All parents have asked themselves a version of this question. Divorce, bereavement, the stress of joining a new school or of taking exams - all these strike different children differently. What are the qualities that make some children more resilient than others, and can their resilience be strengthened?
Frank Dobson, the Secretary of State for Health, would like an answer. This week, Mr Dobson announced a crackdown on failing social service departments who have allowed children to languish in care with the result that although they account for less than one per cent of the child population and their care costs well over pounds 10,000 a year each - more than the fees at Eton - they are also responsible for 40 per cent of juvenile crime and comprise, when they leave care, one third of the homeless on the streets.
Most parents who had paid pounds 10,000 a year for their child's education only to see them end up flogging The Big Issue from a sleeping bag on the Strand would demand their money back and that, in effect, is what Mr Dobson is threatening. But is he right? What can be done to turn social disadvantage into social success?
Few people are better placed to provide an answer than Professor Sir Michael Rutter, doyen of child psychiatrists and an intellectual behemoth in the field of psychosocial research. Professor Rutter, who retires this month from the Institute of Psychiatry, has spent much of his 40- year career examining the factors that make some children thrive while others don't. He has written 30 books and over 400 articles and his contribution to the field is to be celebrated at the Royal College of Psychiatrists annual meeting in Bristol this week. As the father of three grown up children, now with children of their own, he also knows something about surviving the rigours of adolescence - for both parent and child.
In the 1950s, the received wisdom, exemplified by the writings of the psychotherapist John Bowlby, was that all children who suffered bad experiences were permanently damaged. Today, it is taken for granted that however devastating the experience to which children are exposed, some will come through.
A study of children rescued from Romania's orphanages in the early 1990s showed half were mentally retarded and a third were suffering from malnutrition. Professor Rutter said: "They were in pretty bad nick. We have all seen films of the orphanages - they were dreadful. Some of the children had spent two, three, four years in conditions beyond anything seen in this country and you might suppose that would have led to a uniformity of outcome. It did not."
By the age of six, some of those who were rescued were still retarded while others had IQs as high as 130, the mark of superior intelligence. "The interest then was on what were the mechanisms that determined some did well while others did badly. Does resilience lie in the detail of the experiences or in what happens afterwards?"
The answers are still coming in. Some evidence points to biological effects. Experiments in rats, for example, show that animals subjected to stress develop larger adrenal glands which then accentuate their response to subsequent stress. Changes in the hormonal systems of the Romanian children have been detected but their significance remains unclear.
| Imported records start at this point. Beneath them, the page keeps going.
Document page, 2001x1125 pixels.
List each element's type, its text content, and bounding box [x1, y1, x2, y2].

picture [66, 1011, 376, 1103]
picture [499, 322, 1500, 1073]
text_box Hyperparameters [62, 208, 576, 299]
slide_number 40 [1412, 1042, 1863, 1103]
Other evidence suggests children develop a mind set in response to suffering. A high proportion of those raised in institutions lack a "planning tendency" - interest in the future in terms of marriage or career - and act impulsively. In the case of girls, this may lead to early pregnancy and co-habitation as a means of escape. "They developed a mind set that they were at the mercy of fate and couldn't affect what happened to them," says Rutter. But another group who had done well at school or achieved some other success did better. Success in one arena of their lives gave them a feeling of efficacy and helped them to cope with challenges."
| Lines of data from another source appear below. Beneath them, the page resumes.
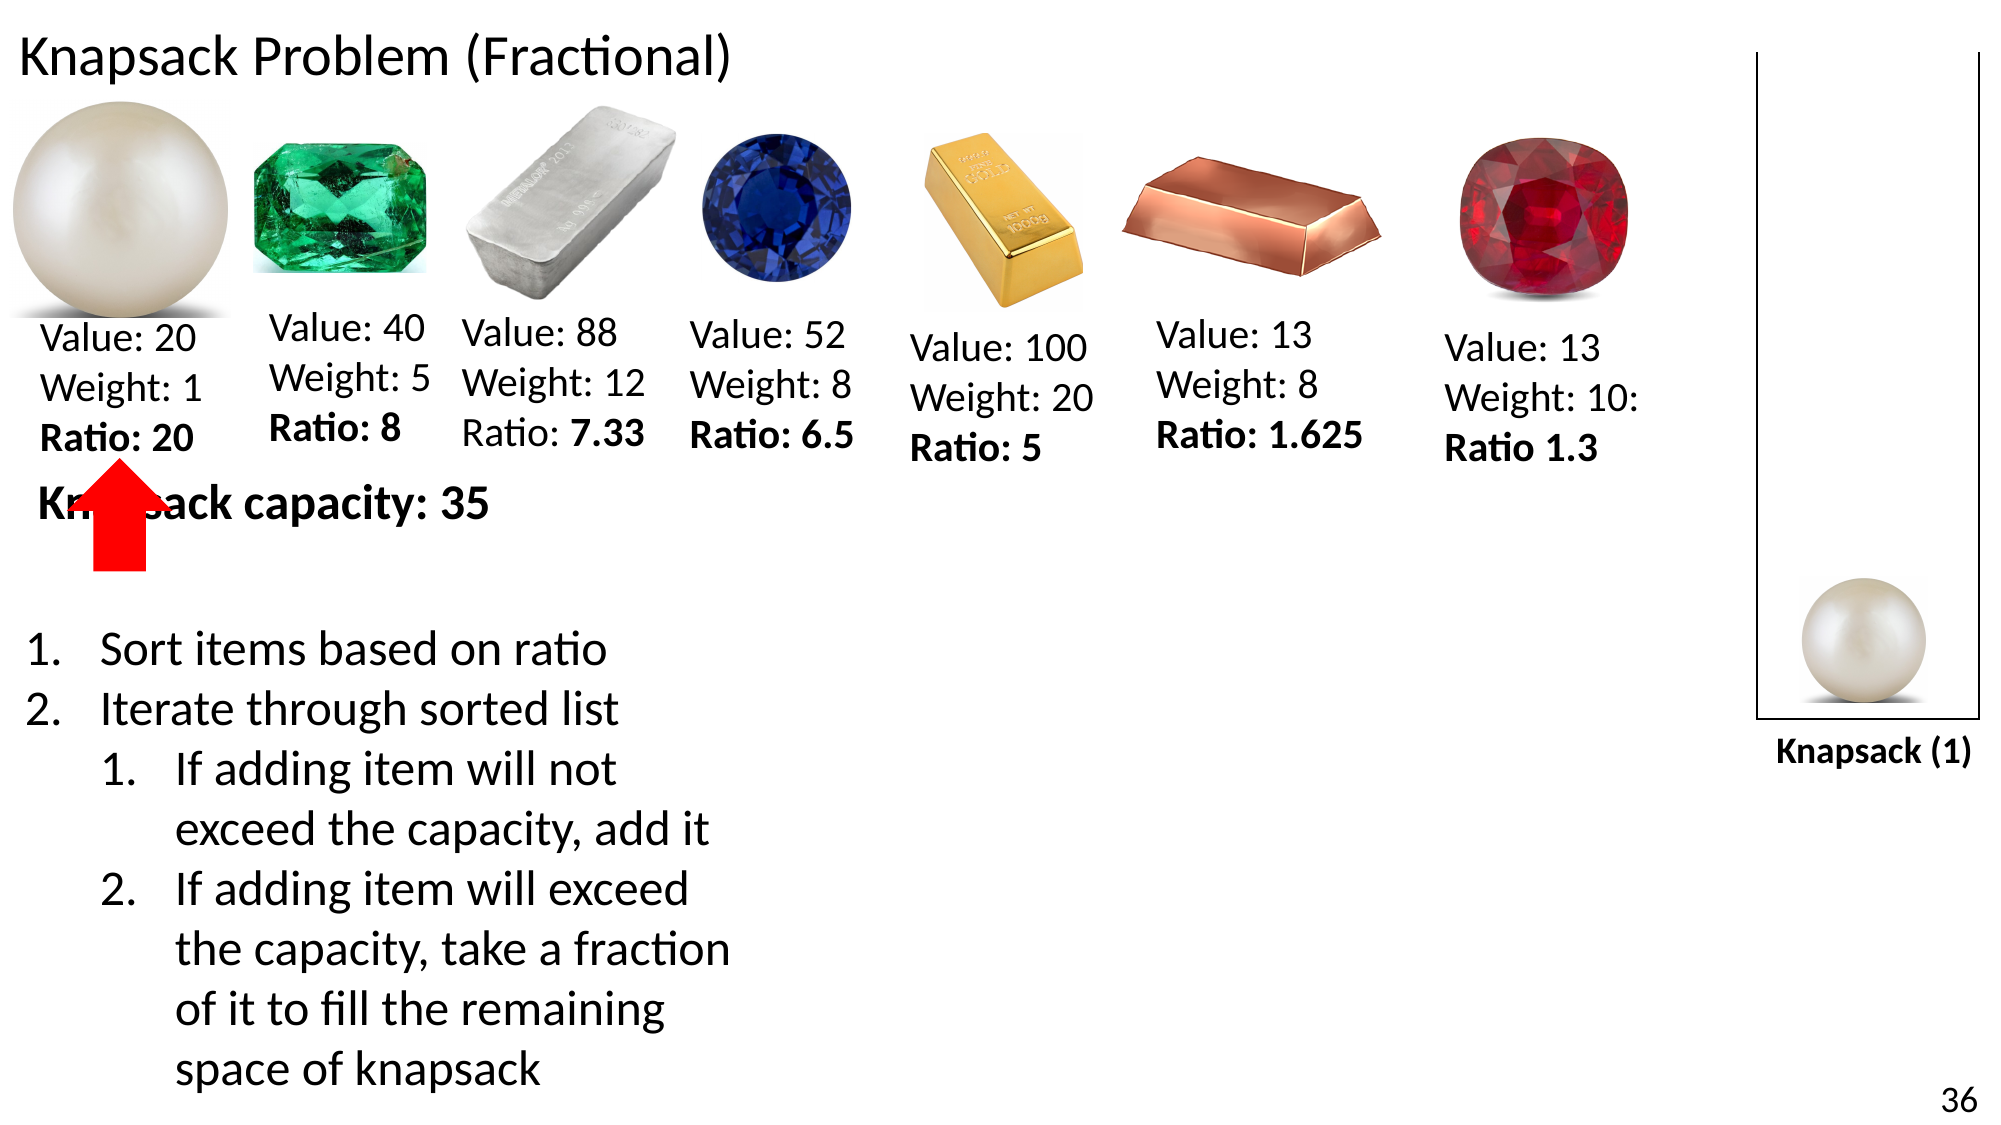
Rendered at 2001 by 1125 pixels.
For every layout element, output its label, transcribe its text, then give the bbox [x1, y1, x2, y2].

text_box [66, 457, 173, 572]
text_box Value: 52 Weight: 8 Ratio: 6.5 [674, 299, 870, 464]
picture [924, 133, 1083, 312]
text_box Knapsack Problem (Fractional) [4, 9, 749, 94]
picture [1114, 68, 1391, 344]
picture [9, 99, 231, 318]
text_box 36 [1925, 1068, 1997, 1114]
text_box Sort items based on ratio Iterate through sorted list If adding item will not exceed the capacity, add it If adding item will exceed the capacity, take a fraction of it to fill the remaining space of knapsack [10, 608, 772, 1103]
table_header [1758, 52, 1978, 718]
picture [460, 104, 678, 300]
text_box Knapsack (1) [1761, 718, 1989, 779]
picture [253, 142, 427, 273]
picture [1457, 109, 1631, 305]
text_box Value: 100 Weight: 20 Ratio: 5 [895, 311, 1110, 477]
picture [1799, 576, 1928, 703]
picture [701, 133, 852, 283]
text_box Value: 40 Weight: 5 Ratio: 8 [253, 292, 447, 458]
text_box Knapsack capacity: 35 [124, 461, 506, 537]
text_box Value: 13 Weight: 8 Ratio: 1.625 [1141, 344, 1380, 464]
text_box Knapsack capacity: 35 [23, 461, 115, 537]
text_box Value: 13 Weight: 10: Ratio 1.3 [1429, 311, 1655, 477]
text_box Value: 88 Weight: 12 Ratio: 7.33 [446, 297, 661, 463]
text_box Value: 20 Weight: 1 Ratio: 20 [25, 318, 218, 461]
Every parent will recognise these features in their experience of their own children. Adolescence, Professor Rutter says, is much more difficult for today's children because they face more difficult choices - about drugs and alcohol, for example - and because, with the extension of full time education beyond the age of puberty, they are mature but economically dependent. The task, both for parents and the care system, is to allow them freedom without abandoning them. "Children need to take responsibility and they have to be allowed to make mistakes. You [the parents/carers] have to weigh things up so that the likelihood of success outweighs the likelihood of failure. But part of growing up involves learning to cope with difficulties. To remove the difficulties is neither practicable nor helpful."
A key point is that the risks associated with psychological damage are cumulative. Even where a family situation is very bad, reducing the overall level of risk can be helpful. What matters is how the risks impinge directly on the child. Thus, poverty is less important as a risk factor than the parental conflict it can give rise to which may in turn lead to parental rejection or scapegoating of the child. By helping parents to avoid embroiling children in their conflict, the damage can be lessened.
Of his own three children - now in their thirties, one a doctor, one a psychologist and one taking a break from her job in personnel to raise a family - Rutter says there were "periods of anxiety" during their adolescence over their friends and other choices they made. "The important thing is to maintain relationships - to be guiding the children without interfering. It doesn't pay to be heavy-handed but it is equally wrong to assume that they don't want guidance. Even when they are being rebellious, children pay a lot of attention to what their parents say. Keeping the lines of communication open can be quite difficult sometimes."